Sporadic gunfire could be heard throughout Gaza City during the day, intensifying several times.
Mohammed Madhoun, an aide to Haniyeh, said the government building was caught in the crossfire between rival Fatah and Hamas forces perched on the roofs of nearby buildings.
"The ministers are gone and the shooting is indiscriminate," he said.
Haniyeh's office wouldn't say whether he was home during the pre-dawn shooting there. But his wife, children and grandchildren were inside, his family said. It was the first time in a month of infighting that Haniyeh was an apparent target.
Daliya Naji, a 16-year-old student in Gaza City, said the fighting had kept her awake all night, and said she was having trouble concentrating.
"I am a good student, but I feel my brain is empty," she said ahead of her exams. "I can't think any more and I don't know what to do."
She said she hoped she would pass her exams in order to be accepted to a university in Egypt. "At least it will be my ticket out of Gaza," she said.
Testing went smoothly, though Hamas said the son of one of its members was kidnapped by Fatah forces as he returned home from school. There was no confirmation of the claim.
Hamas and Fatah have been locked in a violent power struggle since Hamas defeated Fatah in January 2006 legislative elections, ending four decades of Fatah rule.
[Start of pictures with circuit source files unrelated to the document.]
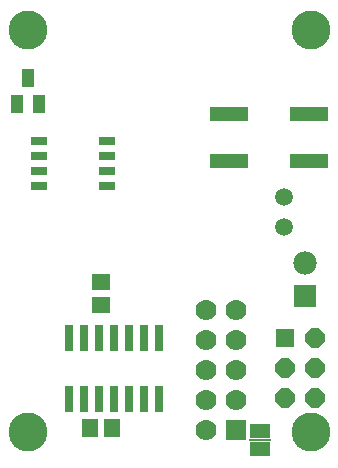
<source format=gts>
G75*
G70*
%OFA0B0*%
%FSLAX24Y24*%
%IPPOS*%
%LPD*%
%AMOC8*
5,1,8,0,0,1.08239X$1,22.5*
%
%ADD10C,0.1300*%
%ADD11R,0.0280X0.0910*%
%ADD12R,0.0640X0.0640*%
%ADD13OC8,0.0640*%
%ADD14R,0.0552X0.0631*%
%ADD15R,0.0700X0.0700*%
%ADD16C,0.0700*%
%ADD17R,0.0670X0.0500*%
%ADD18R,0.0720X0.0060*%
%ADD19R,0.1300X0.0512*%
%ADD20R,0.0780X0.0780*%
%ADD21C,0.0780*%
%ADD22C,0.0591*%
%ADD23R,0.0434X0.0591*%
%ADD24R,0.0540X0.0290*%
%ADD25R,0.0631X0.0552*%
D10*
X010135Y002661D03*
X019584Y002661D03*
X019584Y016047D03*
X010135Y016047D03*
D11*
X011530Y005805D03*
X012030Y005805D03*
X012530Y005805D03*
X013030Y005805D03*
X013530Y005805D03*
X014030Y005805D03*
X014530Y005805D03*
X014530Y003755D03*
X014030Y003755D03*
X013530Y003755D03*
X013030Y003755D03*
X012530Y003755D03*
X012030Y003755D03*
X011530Y003755D03*
D12*
X018730Y005780D03*
D13*
X018730Y004780D03*
X018730Y003780D03*
X019730Y003780D03*
X019730Y004780D03*
X019730Y005780D03*
D14*
X012954Y002780D03*
X012206Y002780D03*
D15*
X017080Y002730D03*
D16*
X017080Y003730D03*
X017080Y004730D03*
X017080Y005730D03*
X017080Y006730D03*
X016080Y006730D03*
X016080Y005730D03*
X016080Y004730D03*
X016080Y003730D03*
X016080Y002730D03*
D17*
X017880Y002680D03*
X017880Y002080D03*
D18*
X017880Y002380D03*
D19*
X016841Y011693D03*
X016841Y013267D03*
X019519Y013267D03*
X019519Y011693D03*
D20*
X019380Y007180D03*
D21*
X019380Y008280D03*
D22*
X018680Y009480D03*
X018680Y010480D03*
D23*
X010529Y013578D03*
X009781Y013578D03*
X010155Y014444D03*
D24*
X010531Y012359D03*
X010531Y011859D03*
X010531Y011359D03*
X010531Y010859D03*
X012783Y010859D03*
X012783Y011359D03*
X012783Y011859D03*
X012783Y012359D03*
D25*
X012580Y007654D03*
X012580Y006906D03*
M02*

</source>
Hamas brought Fatah into its government in March in an effort to quell the internal strife, but the fighting reignited in mid-May over an unresolved dispute over who controls the powerful security forces. The Palestinian Health Ministry said 67 people have been killed in the past month of fighting, most of them militants.
The deadly infighting has overlapped with new clashes between Israel and Palestinian militants who have been firing rockets at southern Israeli communities bordering Gaza.
Early Monday, Palestinian militants fired five rockets into southern Israel, the army said. There were no injuries.
On Sunday, Israeli political and military leaders pledged to keep up the pressure on Gaza after Palestinian militants infiltrated Israel a day earlier in a failed attempt to capture a soldier.